For optimum adhesion and long term performance, preparation may involve having to profile a floor especially on very smooth surfaces such as machine troweled concrete. Some times this can be accomplished chemically by using an etching agent such as Muriatic acid. For best results though, profiling a floor is accomplished by grinding, shot blasting, sand blasting, or scarifying the surface.

Failure rates are higher for Polyureas than other topical coatings due to inexperience of applicators, lack of proper surface preparation, or from poor application methods. Polyureas can be slippery when wet so applying an anti skid to the sealed surface to improve the slip resistance is highly recommended.

Polyureas cannot be used on freshly placed concrete and all concrete must be fully cured prior to the application of a Polyurea coating.

When the maximum resistance to chemicals, abrasion, impact, and temperature are needed and there is a need to return the surface back to use the quickest, Polyureas are likely the best choice. They are ideal for high traffic areas and for protective coatings for decorative concrete surfaces. The life span for polyureas can be 10 years or more.

Polyaspartics

Polyaspartics are a type of Polyurea and also are not technically a Polyurethane but will be included in the discussion here of Polyurethanes because within the concrete industry they are often times considered a Polyurethane. They are officially known as a Polyaspartic Aliphatic Polyurea but Polyaspartic for short. They are less expensive than pure Polyureas but more expensive than Acrylics, Epoxies, and Polyurethanes. Polyaspartics offer most all of the advantages of pure Polyureas but also overcome many of the disadvantages primarily the extremely rapid cure time of a few seconds like with a pure Polyurea. The Polyaspartics are a slower curing Polyurea (ex. five to 120 minutes), which make them easier to apply use and apply. They also normally don't require specialized equipment to apply like pure Polyureas and can generally be applied using the same application methods as most Polyurethanes.
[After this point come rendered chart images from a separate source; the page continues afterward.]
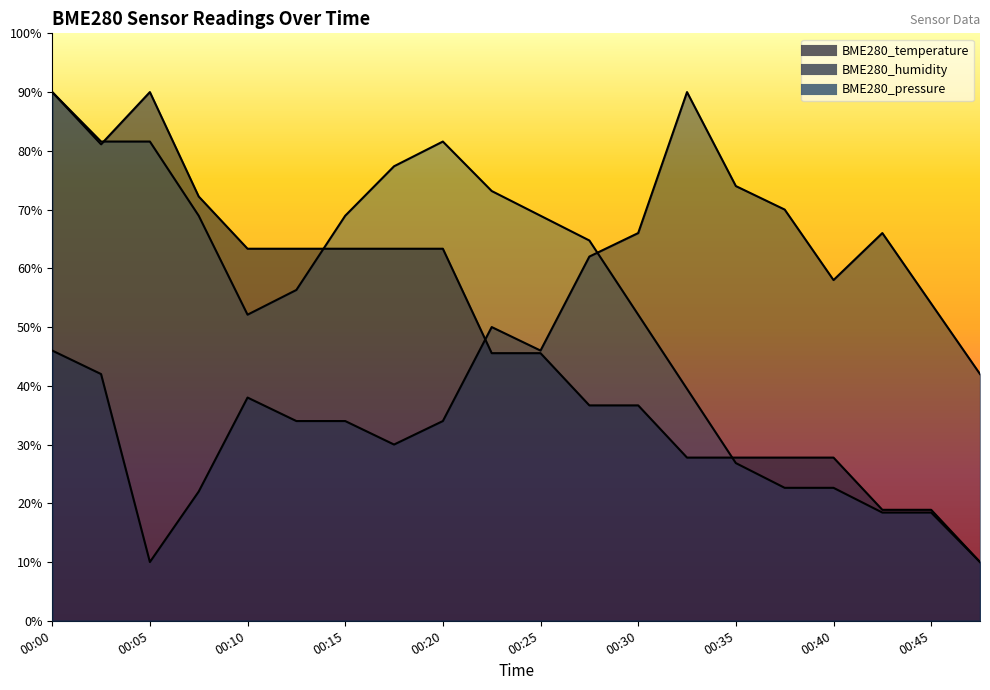

How many lines are shown in the chart?

3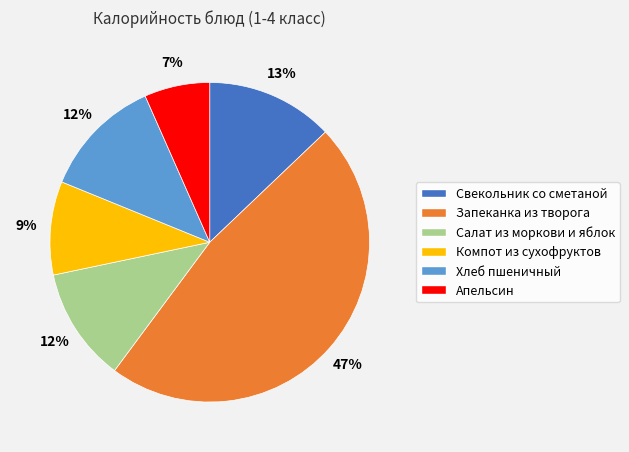

True or false: Хлеб пшеничный accounts for 12% of the total.

True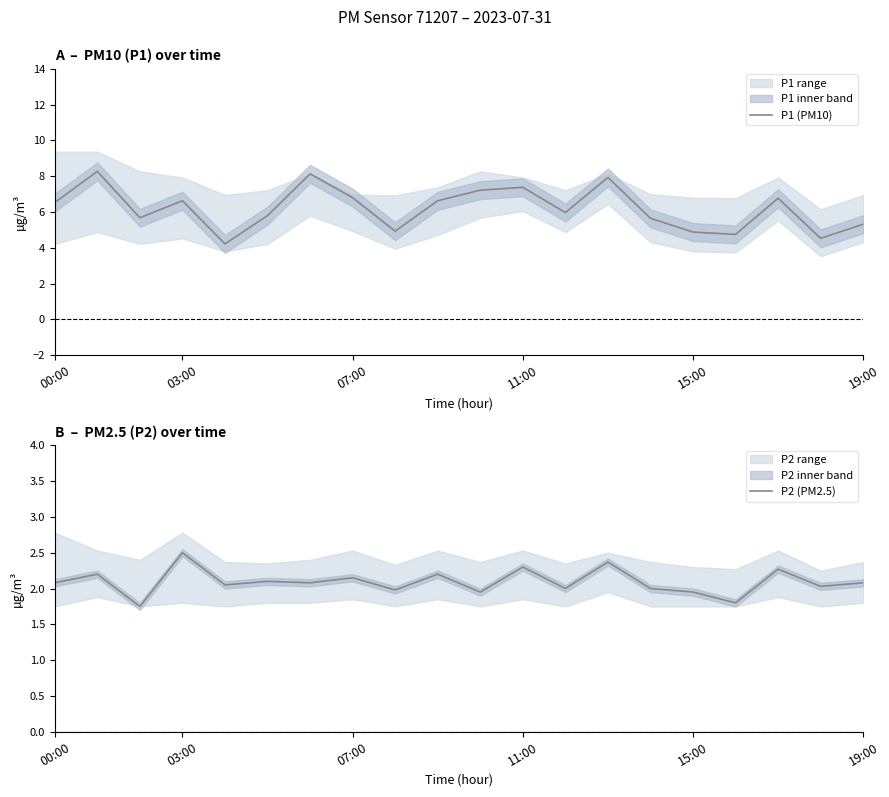

Which category has the highest value in the P2 (PM2.5) series?

03:00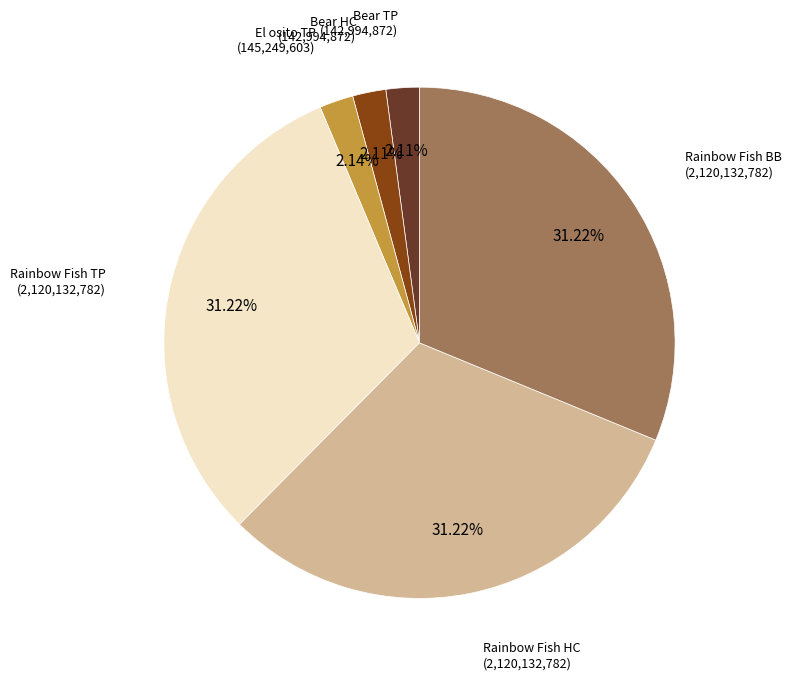

Does any single category account for the majority?

No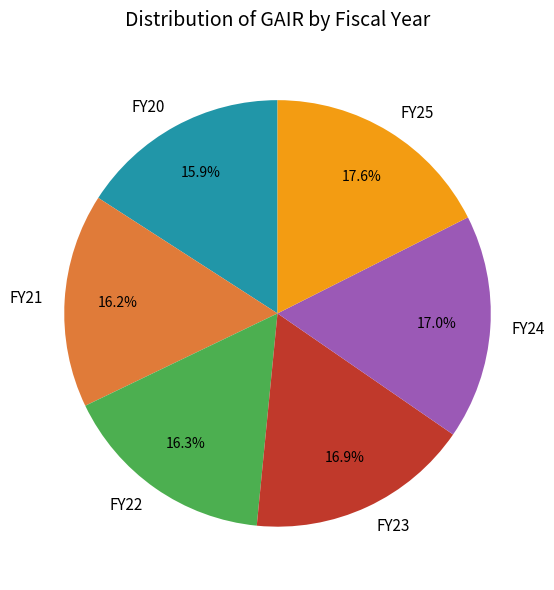

What is the largest slice in the pie chart?

FY25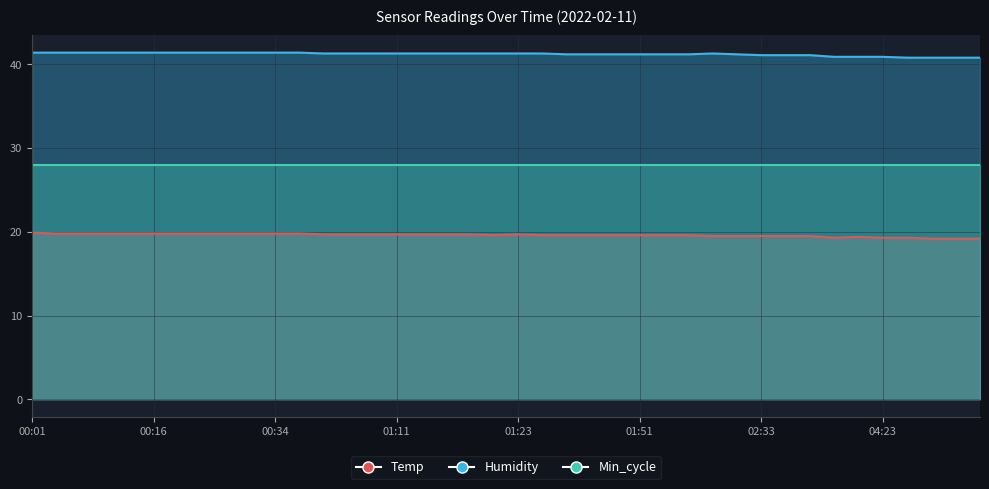

Read the Humidity value at 01:37.

41.2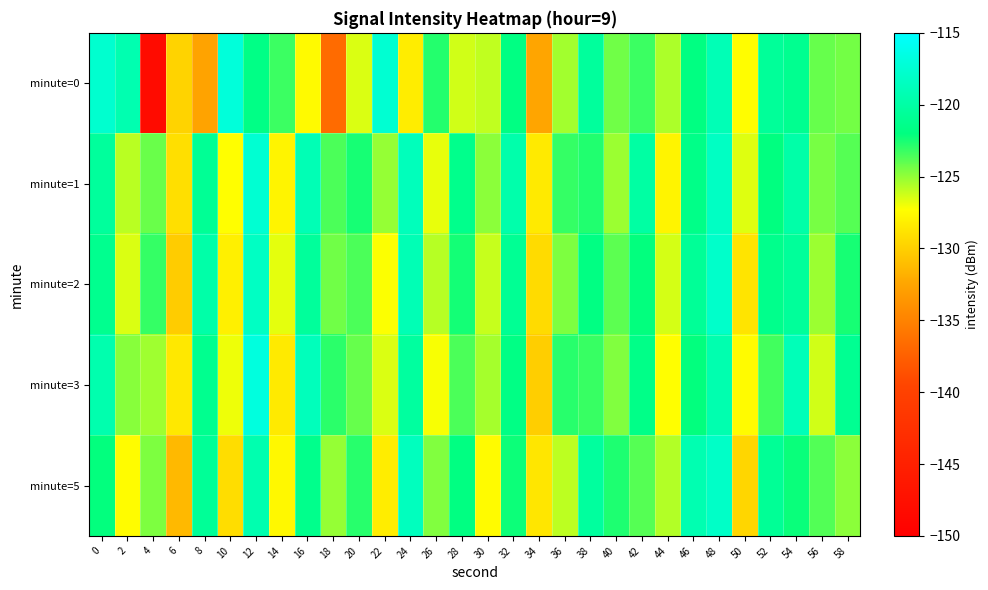

Which label corresponds to the largest value in the chart?

12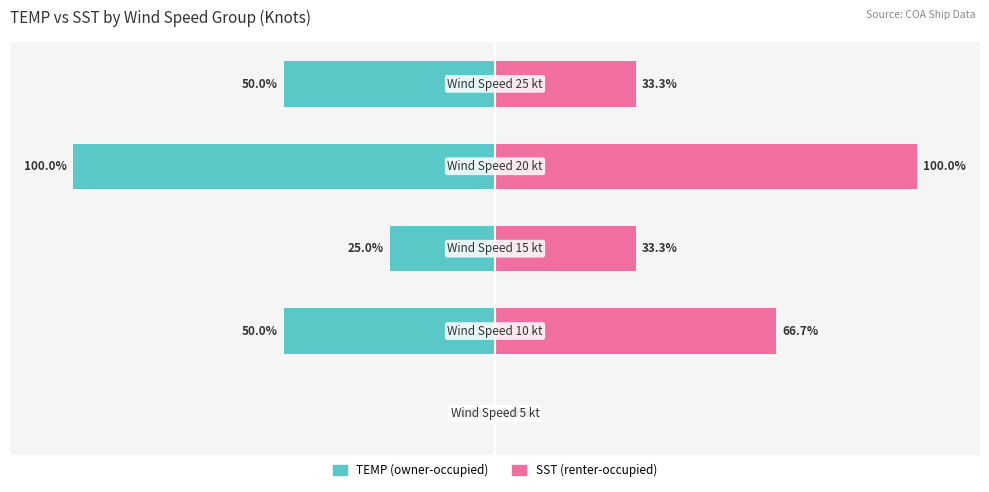

What is the sum of the TEMP (owner-side) values at 0 and 4?

-50.0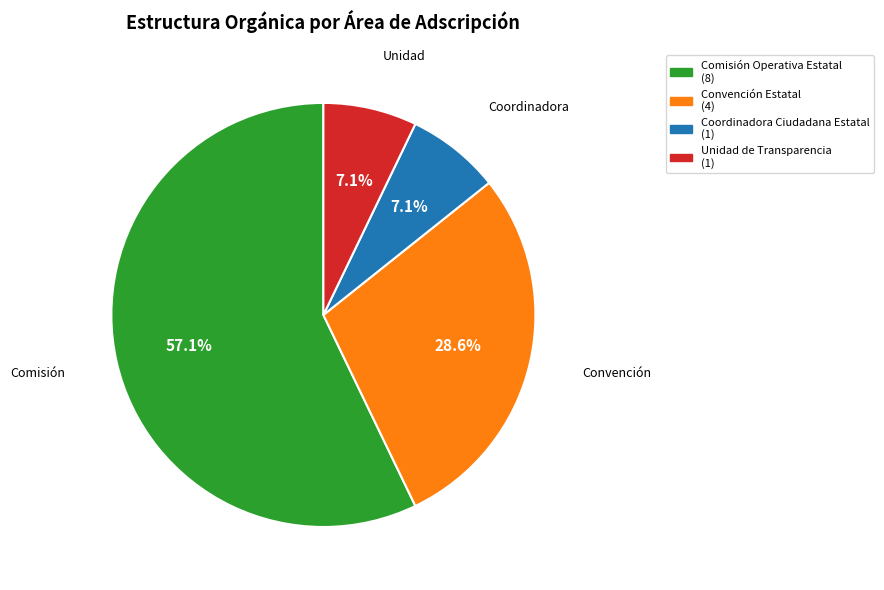

Count the number of slices in the pie.

4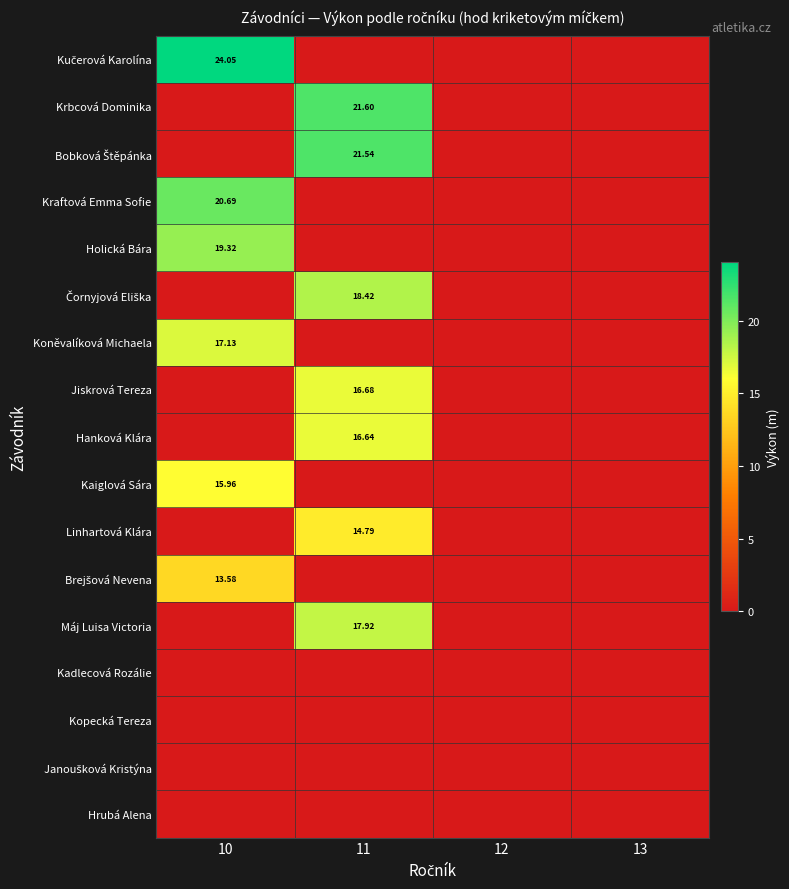

What is the spread (max minus min) of values at 10?

24.1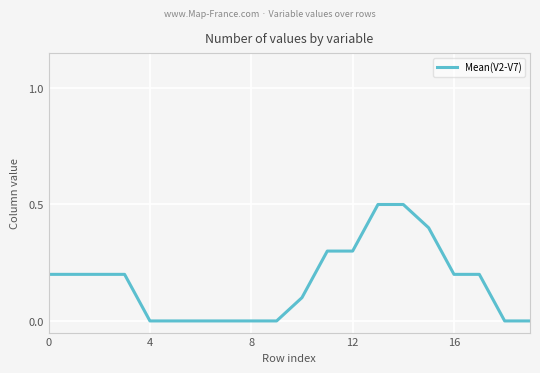

What is the difference between the maximum and minimum values?

0.5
They offer a high protective film build that is extremely tough and durable. Due to their very low viscosity, Polyaspartics offer excellent surface wetting and penetration resulting in superior substrate adhesion. They offer high gloss retention and excellent color stability. They're application surface temperature range is -30°F to 140°F. Once cured, Polyaspartics are resistant to temperatures as high as 350°F. Polyaspartics are the best choice when looking for a coating that is more chemical, abrasion, impact, and UV resistant than Acrylics, Epoxies, and Polyurethanes but is more user friendly and practical to use than Polyureas. Curing time is relatively fast so coated surfaces can generally be returned to service within a few hours instead of a few days like other topical coatings.

Polyaspartics are used as clear coats for high traffic areas as well as for protective coatings over decorative concrete surfaces. Some manufacturers also offer pigmented systems so colors can be added to a surface. For optimum adhesion and long term performance, preparation may involve having to profile a floor especially on very smooth surfaces such as machine troweled concrete. Some times this can be accomplished chemically by using an etching agent such as Muriatic acid. For best results though, profiling a floor is accomplished by grinding, shot blasting, sand blasting, or scarifying the surface. The lifespan of Polyaspartics can be 10 years or more. Polyaspartic coatings can be slippery when wet so applying an anti skid to the sealed surface to improve the slip resistance is highly recommended.

Polyaspartics cannot be used on freshly placed concrete and all concrete must be fully cured prior to the application of a Polyaspartic coating.